Chris: University of Pittsburgh Human Engineering Rehabilitative Laboratory
Chris C., another longtime S2C participant, is also preparing to graduate this year. Chris first became interested in pursuing engineering when his high school participated in the Carnegie Science Center’s “Engineers Week” when he was a sophomore. Chris enjoyed the event so much that he asked S2C to try and find him a placement at the museum. What started as a summer experience quickly evolved into a part-time job, and as he entered his senior year of high school, Chris was ready to supplement his engineering knowledge with more experience in a new setting.
That’s when Lavel found the University of Pittsburgh Human Engineering Rehabilitative Laboratory (HERL), a research facility that strives to continuously improve the mobility and function of people with disabilities through advanced engineering in clinical research and medical rehabilitation.
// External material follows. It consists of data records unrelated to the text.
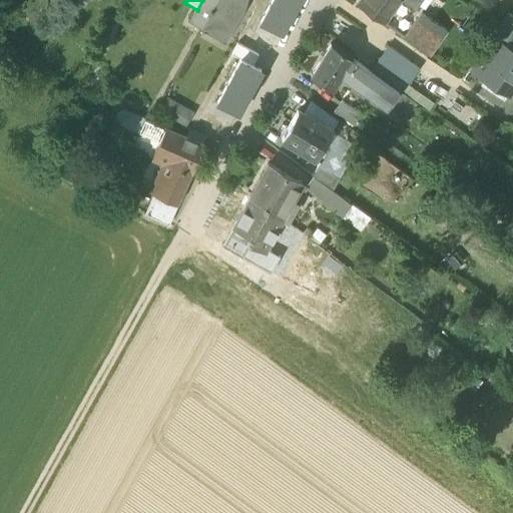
[(201,30),(218,3),(212,0),(202,0),(197,10),(189,22),(201,30)]
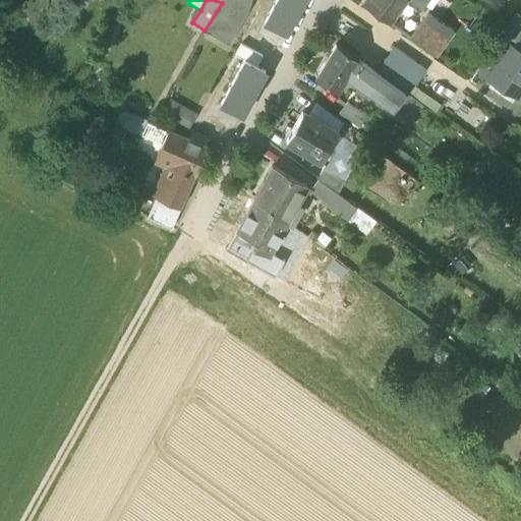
[(223,0),(222,3),(245,10),(247,0),(223,0)]
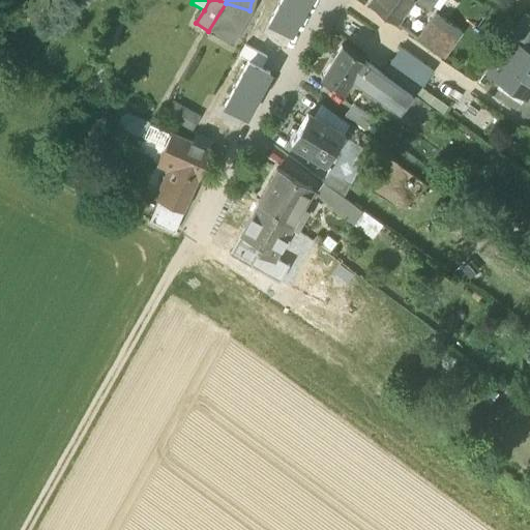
[(282,0),(269,23),(291,34),(308,0),(282,0)]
Chris is now working there as an Engineering Intern under the supervision of a graduate student intern. He’s gaining hands on engineering experience designing and constructing items to assist veterans on a project born out of HERL’s partnership with the Pittsburgh VA.
Take a look at what Chris has been learning over the last two months:
January 2012: “I’ve been working with Nathan on his shooting chair project. The purpose of the shooting chair is to assist disabled veterans that are missing a leg or an arm to participate in air rifle challenges. At this stage, they have me using sandpaper to smooth out the molds to make the frame of the chair. I learned a little about some of the manufacturing machines and some new tricks with the Solid Works C.A.D. program, which is 3D, mechanical design software that allows you to create objects that look true to life to give you the information and dimensions you needed to build the real thing. I feel this program is really useful when trying to bring something from your mind to life.”
February 2012: “This month at my internship we are continuing to work on the shooting chair for disabled veterans. I am sanding down parts for the mold of the chair. I am starting with an 80-grit sandpaper to smooth the mold, and working my way up to heavier 100-grit sandpaper until the mold is smooth. Once it is smooth I will put wax on it to allow the foam to come off with ease. Now we are in an experimental stage and testing how the foam takes to the mold, which we are using as the frame of the chair. I learned that two ounces of the foam mixture goes a long way.”